• [Task brief]
Please copy the lines below word for word, leaving out the picture.

• [Records shown]
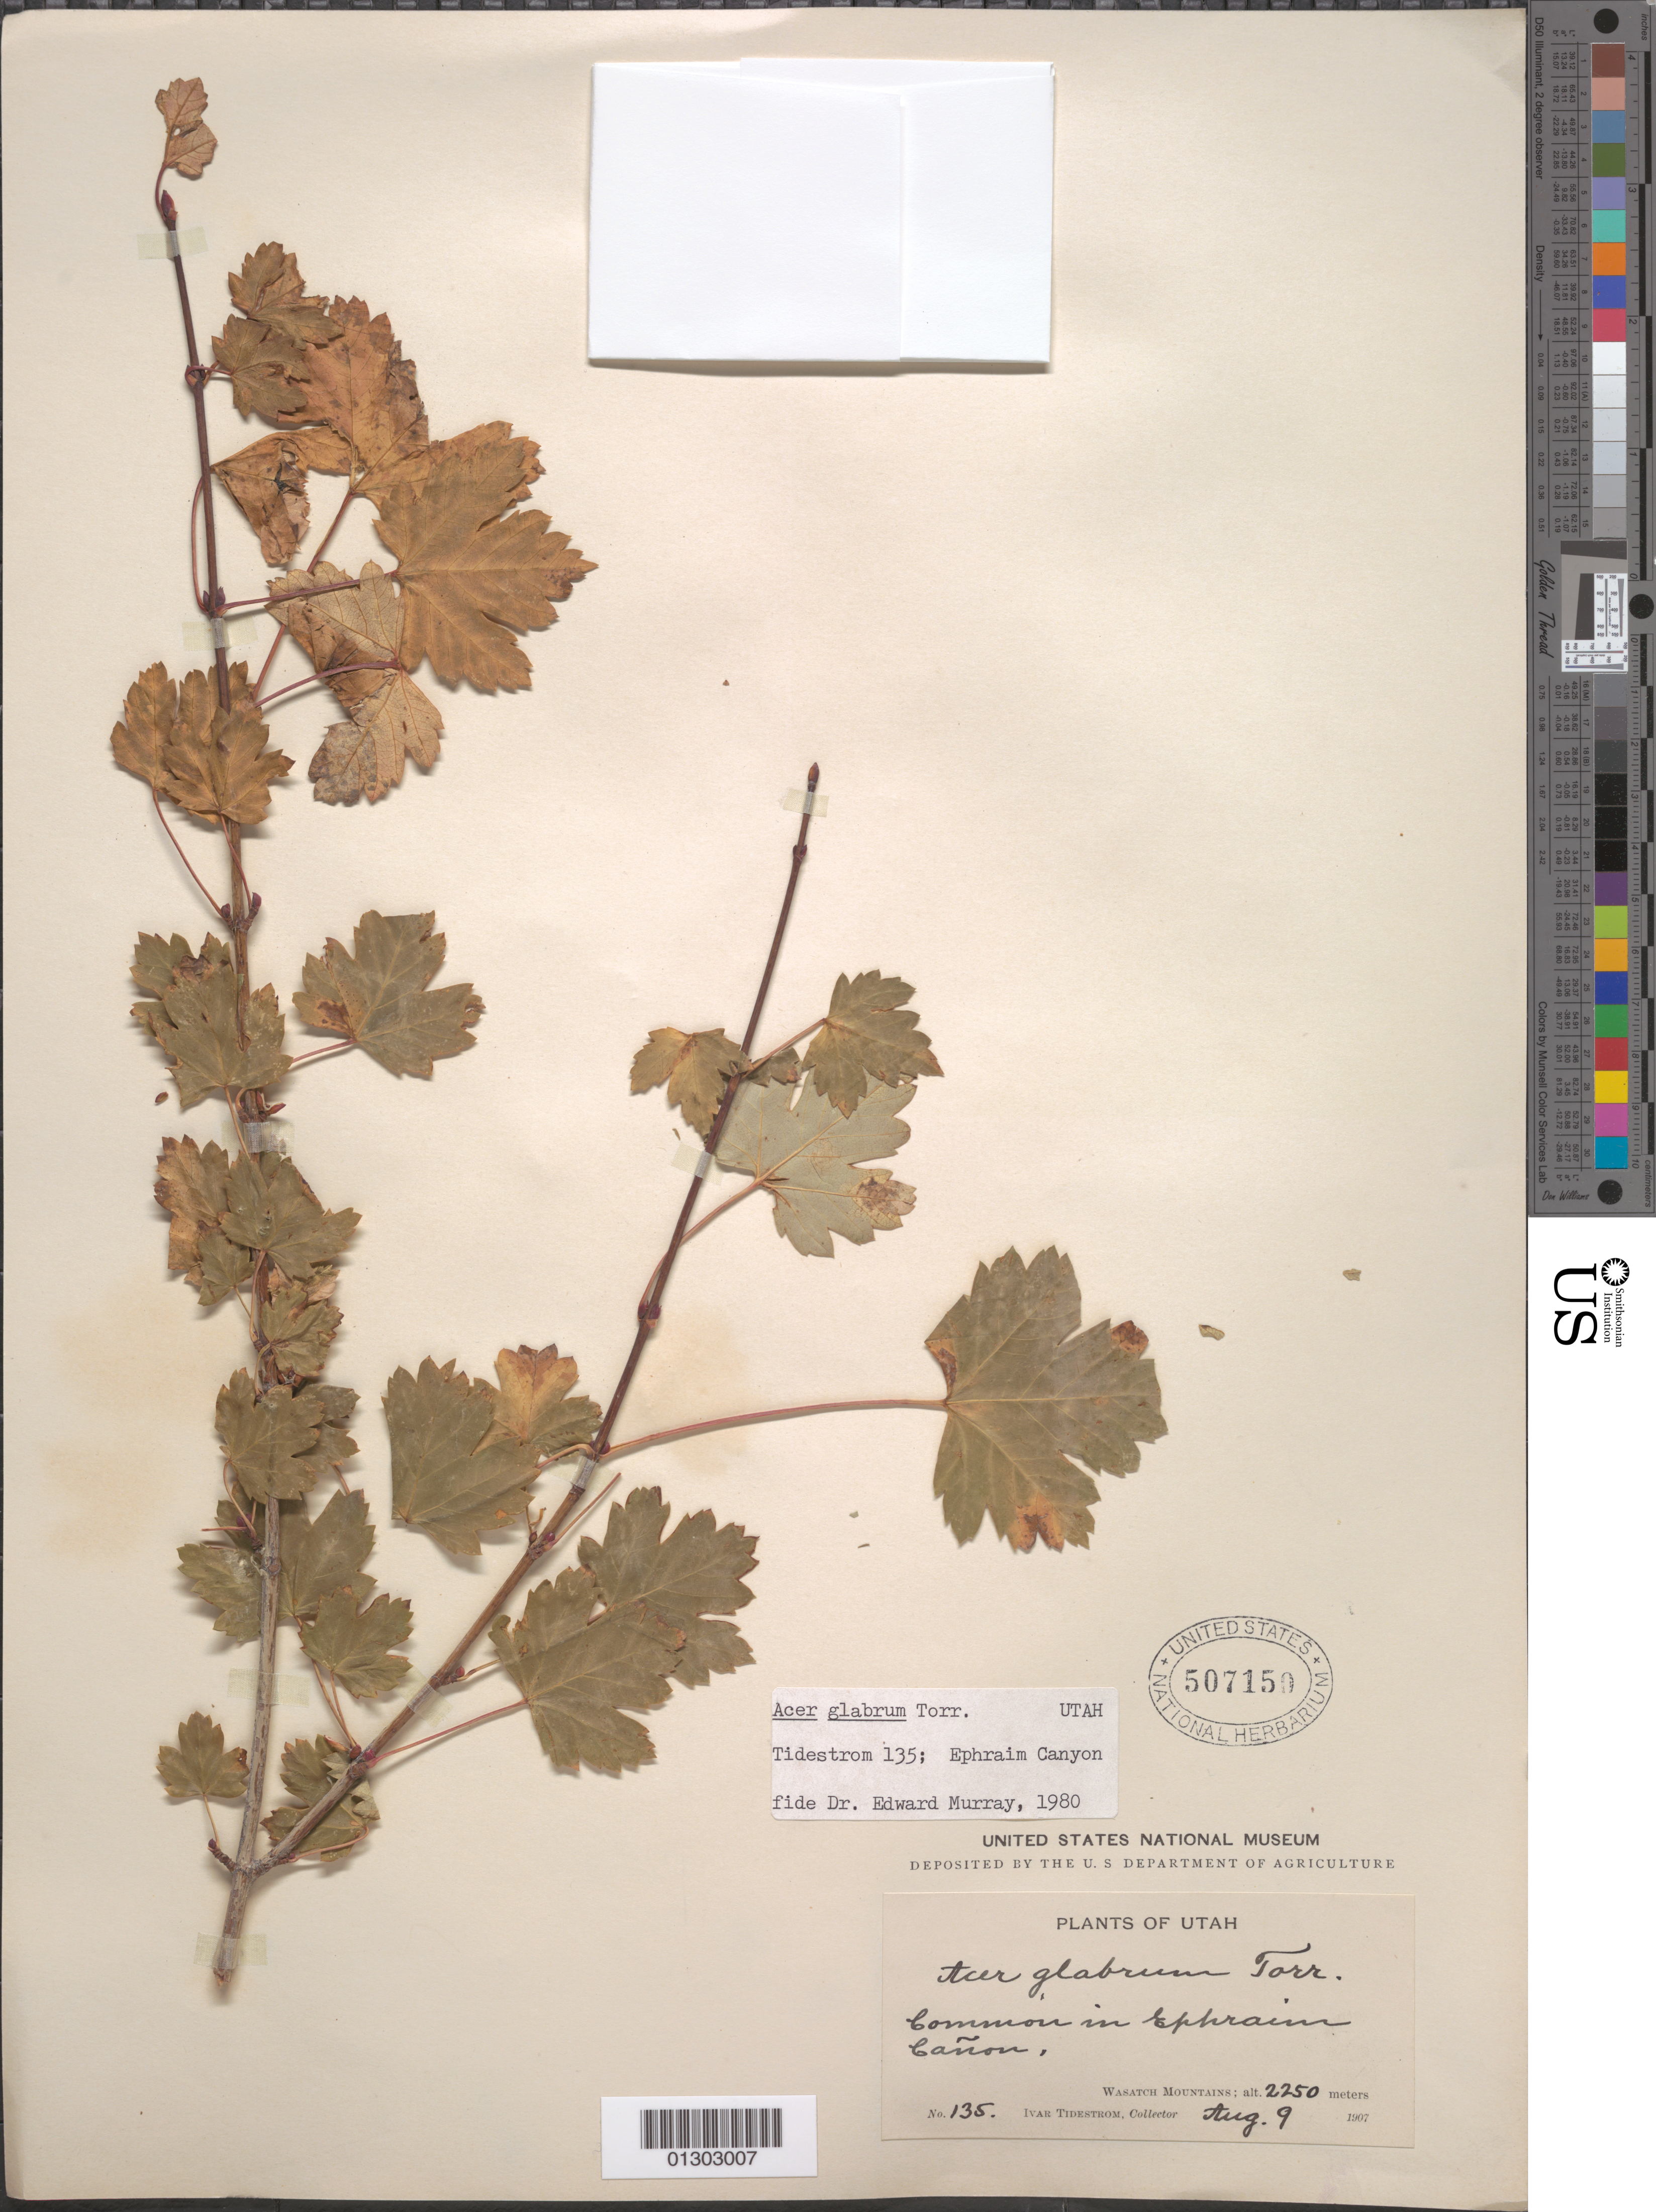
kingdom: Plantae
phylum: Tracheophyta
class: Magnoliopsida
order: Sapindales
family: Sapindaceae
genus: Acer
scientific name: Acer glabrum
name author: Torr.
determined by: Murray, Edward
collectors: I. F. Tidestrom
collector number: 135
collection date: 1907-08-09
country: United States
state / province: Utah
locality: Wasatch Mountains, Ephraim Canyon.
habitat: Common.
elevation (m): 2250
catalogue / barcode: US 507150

• [Complete answer]
kingdom: Plantae
phylum: Tracheophyta
class: Magnoliopsida
order: Sapindales
family: Sapindaceae
genus: Acer
scientific name: Acer glabrum
name author: Torr.
determined by: Murray, Edward
collectors: I. F. Tidestrom
collector number: 135
collection date: 1907-08-09
country: United States
state / province: Utah
locality: Wasatch Mountains, Ephraim Canyon.
habitat: Common.
elevation (m): 2250
catalogue / barcode: US 507150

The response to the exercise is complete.